[Supplied records]

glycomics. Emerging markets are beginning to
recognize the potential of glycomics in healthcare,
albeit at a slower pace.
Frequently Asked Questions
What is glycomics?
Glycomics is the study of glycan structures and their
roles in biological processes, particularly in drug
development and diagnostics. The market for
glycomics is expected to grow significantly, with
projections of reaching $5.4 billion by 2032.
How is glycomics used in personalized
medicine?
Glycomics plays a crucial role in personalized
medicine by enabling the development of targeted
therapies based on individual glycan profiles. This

[/Supplied records]

* [Task directions]
Note each line above that contains "development" and copy it out.

* [Answer for the task]
development and diagnostics. The market for
medicine by enabling the development of targeted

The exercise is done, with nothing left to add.